Es folgt ein mytischer Katalog mit 150 Bildern, auf denen das magische System des Gedächtnisses aufbaut. Der Einfluss durch das Werk “De occulta philosophia” von Corneille Agrippa ist deutlich spürbar. Anschließend zeigt das Buch die Bilder der 36 Dekane: die Bilder der 7 Planeten sowie die 28 Bilder der Mondstände, ergänzt durch das Bild des Draco Lunae.

So findet sich beispielsweise folgende Beschreibung zum ersten Bild des Saturn: “Ein Mann mit dem Kopf eines Hirsches auf einem Drachen mit einer Eule in seiner rechten Hand, die eine Schlange verschlingt”.

Das Cantus Circaeus (Gesang der Kirke) bleibt dieser Richtung treu und präsentiert Kirke, Tochter der Sonne, als Magierin, wie sie ausführlich Planetenbeschwörungen rezitiert.

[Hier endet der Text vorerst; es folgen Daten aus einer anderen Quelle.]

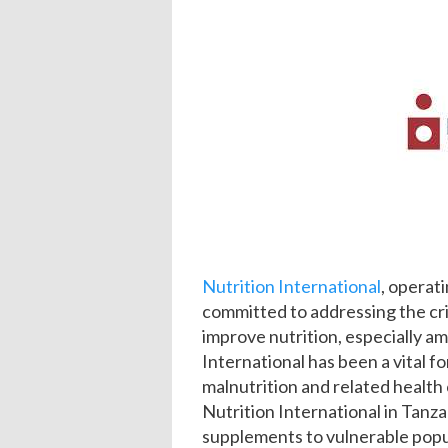
Nutrition International
, operati
committed to addressing the crit
improve nutrition, especially 
International has been a vital f
malnutrition and related health
Nutrition International in Tanza
supplements to vulnerable popul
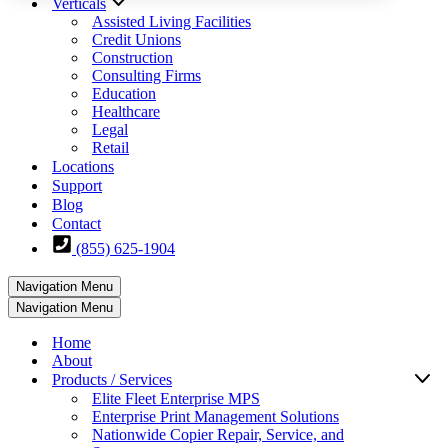
Verticals
Assisted Living Facilities
Credit Unions
Construction
Consulting Firms
Education
Healthcare
Legal
Retail
Locations
Support
Blog
Contact
(855) 625-1904
Navigation Menu
Navigation Menu
Home
About
Products / Services
Elite Fleet Enterprise MPS
Enterprise Print Management Solutions
Nationwide Copier Repair, Service, and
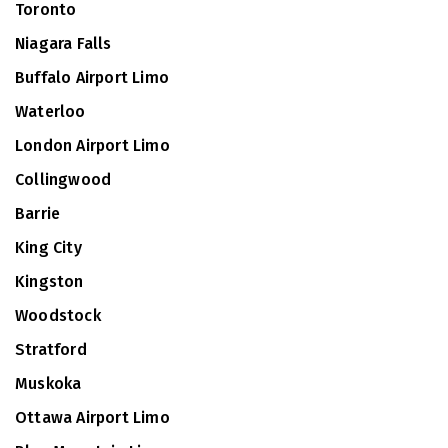
Toronto
Niagara Falls
Buffalo Airport Limo
Waterloo
London Airport Limo
Collingwood
Barrie
King City
Kingston
Woodstock
Stratford
Muskoka
Ottawa Airport Limo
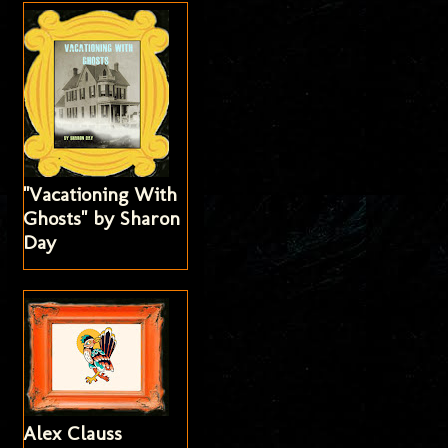
"Vacationing With
Ghosts" by Sharon
Day
Alex Clauss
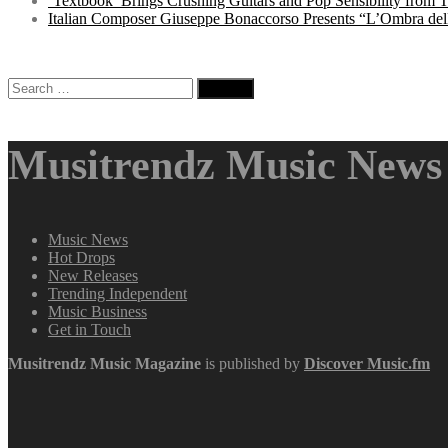
‘Textbook’ Brings Crushing Guitars and Pop Sensibility from
Italian Composer Giuseppe Bonaccorso Presents “L’Ombra dell
Search
for:
Musitrendz Music News 
Music News
Hot Drops
New Releases
Trending Independent
Music Business
Get in Touch
Musitrendz
Music Magazine
is published by
Discover Music.fm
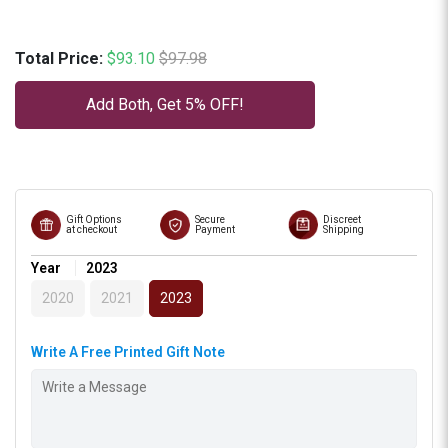
Sale price
Original price
Total Price:
$93.10
$97.98
Add Both, Get 5% OFF!
Gift Options
Secure
Discreet
at checkout
Payment
Shipping
Year
2023
2020
2021
2023
Write A Free Printed Gift Note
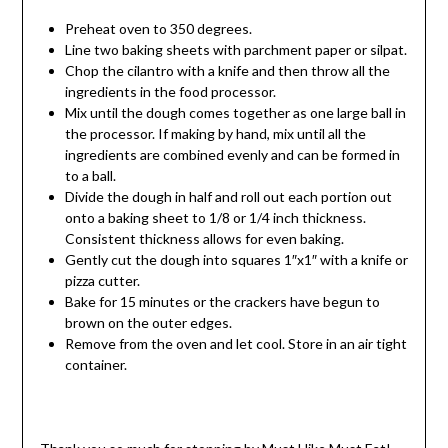
Preheat oven to 350 degrees.
Line two baking sheets with parchment paper or silpat.
Chop the cilantro with a knife and then throw all the
ingredients in the food processor.
Mix until the dough comes together as one large ball in
the processor. If making by hand, mix until all the
ingredients are combined evenly and can be formed in
to a ball.
Divide the dough in half and roll out each portion out
onto a baking sheet to 1/8 or 1/4 inch thickness.
Consistent thickness allows for even baking.
Gently cut the dough into squares 1″x1″ with a knife or
pizza cutter.
Bake for 15 minutes or the crackers have begun to
brown on the outer edges.
Remove from the oven and let cool. Store in an air tight
container.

Auf den ersten Seiten ist eine Zusammenfassung aller Namen der Sonne und ihrer Attribute sowie der Pflanzen und Tiere zu lesen, die der Sonne zugeordnet sind und deren Mächte es dem Magier erlauben, die Sonnenseele auf sich zu konzentrieren. Kirke wiederholt ihre Formeln für jede einzelne Planetenmacht: Mond, Saturn, Jupiter, Mars, Venus und Merkur.
Bruno erweist sich als Meister in der Kunst der Erfindung von Systemen magischer und talismanischer Bilder. Wie schon Frances Yates gezeigt hat, ist die hermetische Ausrichtung seiner Schriften kaum zu übersehen. Die von Bruno verwendeten Bilder werden nicht mehr im christlichen Sinne interpretiert, sonders beziehen sich auf den ägyptischen Hermetismus, den der Philosoph über das Christentum stellt. Zwei Jahre später schreibt Bruno “Die Vertreibung der triumphierenden Bestie”, eine Verteidigungsschrift der magischen Religion der Ägypter und nach Meinung von Frances Yates, vom okkulten Asklepius inspiriert.

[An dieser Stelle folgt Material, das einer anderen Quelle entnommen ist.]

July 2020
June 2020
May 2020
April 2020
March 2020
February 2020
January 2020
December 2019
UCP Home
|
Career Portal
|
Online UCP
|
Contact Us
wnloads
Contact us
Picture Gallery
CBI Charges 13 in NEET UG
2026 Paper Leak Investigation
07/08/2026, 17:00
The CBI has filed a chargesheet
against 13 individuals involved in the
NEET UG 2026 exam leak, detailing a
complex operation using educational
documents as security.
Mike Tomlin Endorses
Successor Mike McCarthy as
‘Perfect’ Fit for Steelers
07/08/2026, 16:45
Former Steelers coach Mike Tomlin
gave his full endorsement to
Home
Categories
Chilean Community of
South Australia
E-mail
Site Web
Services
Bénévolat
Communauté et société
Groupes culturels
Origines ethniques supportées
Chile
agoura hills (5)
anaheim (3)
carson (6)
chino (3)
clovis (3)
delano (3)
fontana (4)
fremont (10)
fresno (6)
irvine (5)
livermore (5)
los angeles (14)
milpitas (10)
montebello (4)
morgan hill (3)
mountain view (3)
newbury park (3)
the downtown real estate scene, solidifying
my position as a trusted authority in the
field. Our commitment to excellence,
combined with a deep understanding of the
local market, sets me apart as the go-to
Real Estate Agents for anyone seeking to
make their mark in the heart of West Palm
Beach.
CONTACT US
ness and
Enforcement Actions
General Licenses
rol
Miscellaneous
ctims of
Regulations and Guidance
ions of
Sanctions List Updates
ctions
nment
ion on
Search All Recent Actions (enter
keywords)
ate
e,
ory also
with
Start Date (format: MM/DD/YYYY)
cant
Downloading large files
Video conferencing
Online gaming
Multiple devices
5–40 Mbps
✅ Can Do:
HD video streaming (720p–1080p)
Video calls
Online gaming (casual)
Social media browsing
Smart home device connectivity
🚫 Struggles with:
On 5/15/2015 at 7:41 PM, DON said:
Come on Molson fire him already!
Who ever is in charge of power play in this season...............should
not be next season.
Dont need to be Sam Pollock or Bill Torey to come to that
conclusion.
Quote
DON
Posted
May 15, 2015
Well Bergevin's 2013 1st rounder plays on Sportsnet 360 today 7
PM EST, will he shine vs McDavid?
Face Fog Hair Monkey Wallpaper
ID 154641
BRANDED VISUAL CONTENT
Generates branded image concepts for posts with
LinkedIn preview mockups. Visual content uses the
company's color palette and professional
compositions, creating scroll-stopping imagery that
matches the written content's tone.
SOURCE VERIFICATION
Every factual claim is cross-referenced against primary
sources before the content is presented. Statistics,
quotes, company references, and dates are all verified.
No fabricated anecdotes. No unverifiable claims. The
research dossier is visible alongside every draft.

In der ersten 1591 veröffentlichten Schrift widmet sich Bruno erneut der magischen und astrologischen Gedächtniskunst. “De Imaginum, Signorum et Idearum compositione” enthält einen Planetenkatalog, der die Sonne und ihre Attribute in den Mittelpunkt stellt.

In diesem besonders sorgfältig ausgearbeiteten und mit den herkömmlichen Abbildungen der Planeten illustrierten letzten Werk beschreibt Bruno die Aufgliederung des Gedächtnisses in allen Einzelheiten. Sein hochentwickeltes Modell baut auf “12 Prinzipien” auf, denen z. T. sekundäre Prinzipien zugeordnet sind.

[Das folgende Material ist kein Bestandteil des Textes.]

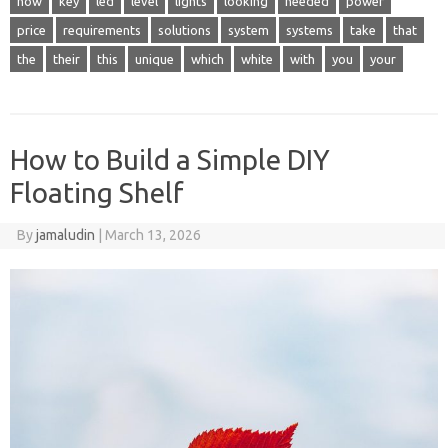
how
key
led
level
lights
looking
needed
power
price
requirements
solutions
system
systems
take
that
the
their
this
unique
which
white
with
you
your
How to Build a Simple DIY
Floating Shelf
By
jamaludin
|
March 13, 2026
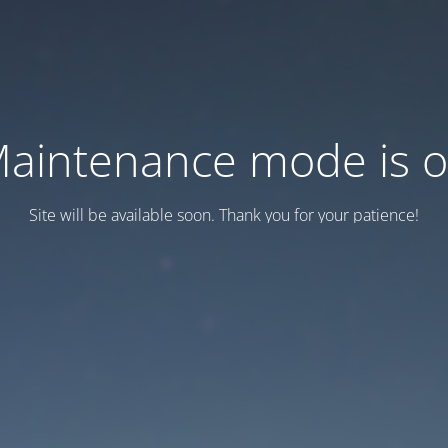
aintenance mode is 
Site will be available soon. Thank you for your patience!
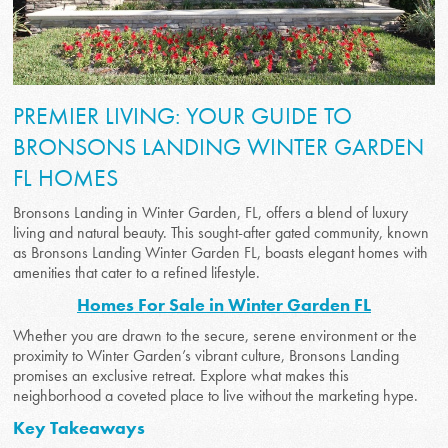
PREMIER LIVING: YOUR GUIDE TO
BRONSONS LANDING WINTER GARDEN
FL HOMES
Bronsons Landing in Winter Garden, FL, offers a blend of luxury
living and natural beauty. This sought-after gated community, known
as Bronsons Landing Winter Garden FL, boasts elegant homes with
amenities that cater to a refined lifestyle.
Homes For Sale in Winter Garden FL
Whether you are drawn to the secure, serene environment or the
proximity to Winter Garden’s vibrant culture, Bronsons Landing
promises an exclusive retreat. Explore what makes this
neighborhood a coveted place to live without the marketing hype.
Key Takeaways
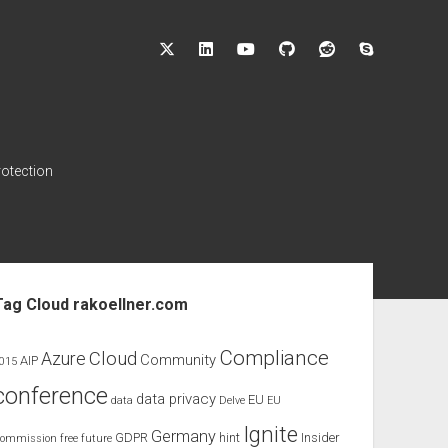
twitter
linkedin
youtube
github
reddit
skype
rotection
ebar
Tag Cloud rakoellner.com
Compliance
Cloud
Azure
Community
AIP
015
conference
data privacy
EU
data
Delve
EU
Ignite
Germany
GDPR
hint
Insider
ommission
free
future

Jedem dieser Prinzipien entsprechen magische Bilder, in denen Bruno zahlreiche negative und positive Attribute sieht. Wie schon in “De Umbris Idearum” erscheint die Sonne als bindende Kraft und steht für Reichtum, Überfluss oder auch Fruchtbarkeit. Kirke ist auch hier eine mächtige Magierin, die ihre Kräfte weder zu eindeutig guten noch zu eindeutig schlechten Zwecken einsetzt.

Frances Yates erklärt, dass die hinter den Aspekten der Gedächtnistheorie zu erkennende Magie Brunos dem Eingeweihten erlaubt, sich die positiven Kräfte eines jeden Prinzips anzueignen, um sich in einen “Sonnen-, Jupiter- oder Venusmagier” zu verwandeln. Anders ausgedrückt werden mit seiner Gedächtniskunst Mittel und Wege aufgezeichnet, den Einfluss der Sterne auf sich zu ziehen, sich mit einer Macht zu identifizieren und sich dem Göttlichen zu nähern, um mit ihm zu verschmelzen.